In another test, Bradley’s team placed food within a V-shaped, transparent fence. Thus, to get to the food, an animal has to first move away from it. “Dogs are really bad at this. They bark and look back at the experimenter, asking for help,” he said. But wolves have no problem with this task – and, the researchers discovered, neither do dingoes. “They’re really amazing at it,” he said. The research for this test is due to be published in the journal Animal Behaviour.

Human impact on evolution

Bradley thinks that the performance of dingoes, part way between wolves and dogs, can probably be attributed to early domestication in Asia, which may have involved selective breeding of animals that were better at communicating with people. If there has been no selective pressure to lose the ability over the past few thousand years, there’s no reason for it to have been lost, he said. In this way, dingoes might be a representative example of what some of the earliest domesticated dogs were like.

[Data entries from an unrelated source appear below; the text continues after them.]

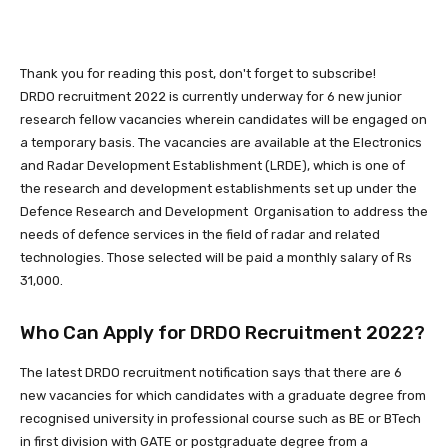
Thank you for reading this post, don't forget to subscribe!
DRDO recruitment 2022 is currently underway for 6 new junior
research fellow vacancies wherein candidates will be engaged on
a temporary basis. The vacancies are available at the Electronics
and Radar Development Establishment (LRDE), which is one of
the research and development establishments set up under the
Defence Research and Development Organisation to address the
needs of defence services in the field of radar and related
technologies. Those selected will be paid a monthly salary of Rs
31,000.
Who Can Apply for DRDO Recruitment 2022?
The latest DRDO recruitment notification says that there are 6
new vacancies for which candidates with a graduate degree from
recognised university in professional course such as BE or BTech
in first division with GATE or postgraduate degree from a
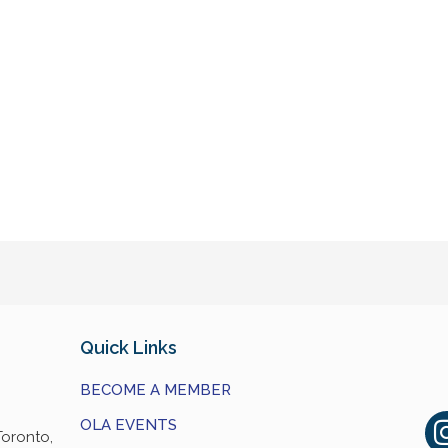
Quick Links
BECOME A MEMBER
OLA EVENTS
Toronto,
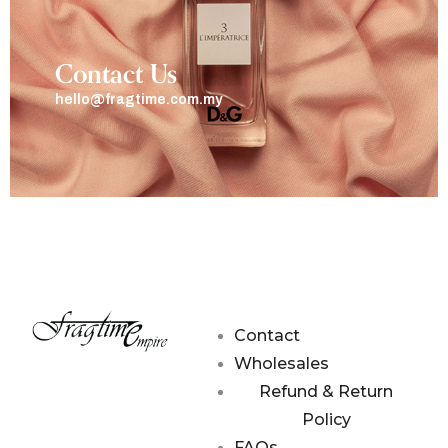
Contact Us
hello@fragtime.com.my
Contact
Wholesales
Refund & Return
Policy
FAQs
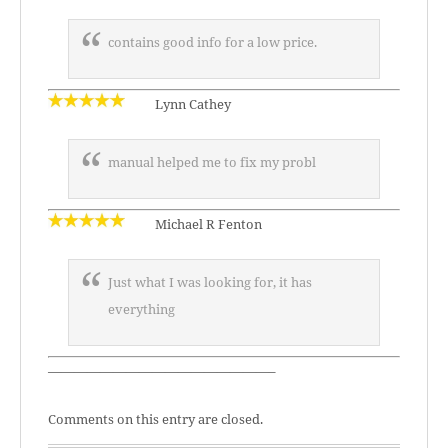
contains good info for a low price.
Lynn Cathey
manual helped me to fix my probl
Michael R Fenton
Just what I was looking for, it has
everything
—————————————————–
Comments on this entry are closed.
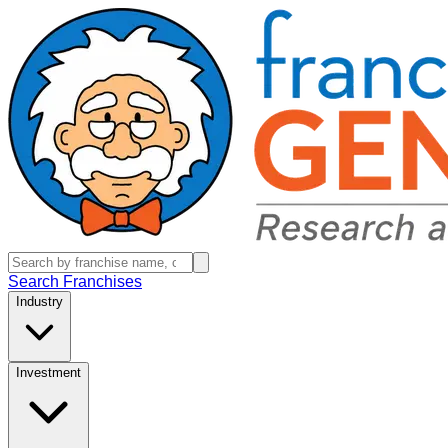
Search Franchises
Industry
Investment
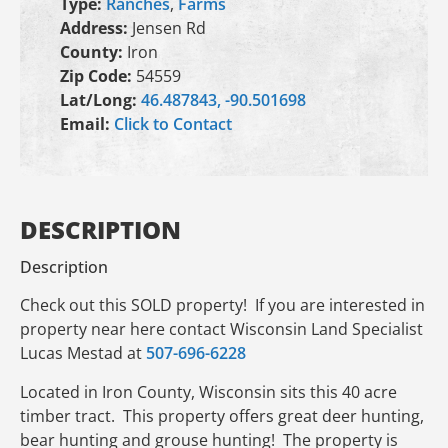
Type:
Ranches
,
Farms
Address:
Jensen Rd
County:
Iron
Zip Code:
54559
Lat/Long:
46.487843, -90.501698
Email:
Click to Contact
DESCRIPTION
Description
Check out this SOLD property! If you are interested in
property near here contact Wisconsin Land Specialist
Lucas Mestad at
507-696-6228
Located in Iron County, Wisconsin sits this 40 acre
timber tract. This property offers great deer hunting,
bear hunting and grouse hunting! The property is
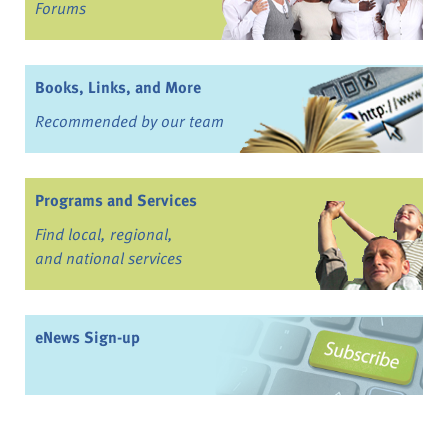
Forums
Books, Links, and More
Recommended by our team
Programs and Services
Find local, regional,
and national services
eNews Sign-up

Others aren’t so sure. Lyn Watson, director of the Dingo Discovery Centre, thinks the dingoes’ performance reflects not a human impact on their evolution but an enhanced ability to communicate across the species barrier, no matter what the species. “They are very curious animals – in that way they’re more like cats,” she said. “And if they’re raised with other pets in a family, they create a team with that other species.”

Either way, the work reinforces Lyn’s personal experience that dingoes are smart, she said. “We joke around here that you shouldn’t leave your cheque book lying around, because they’ll forge your signature.”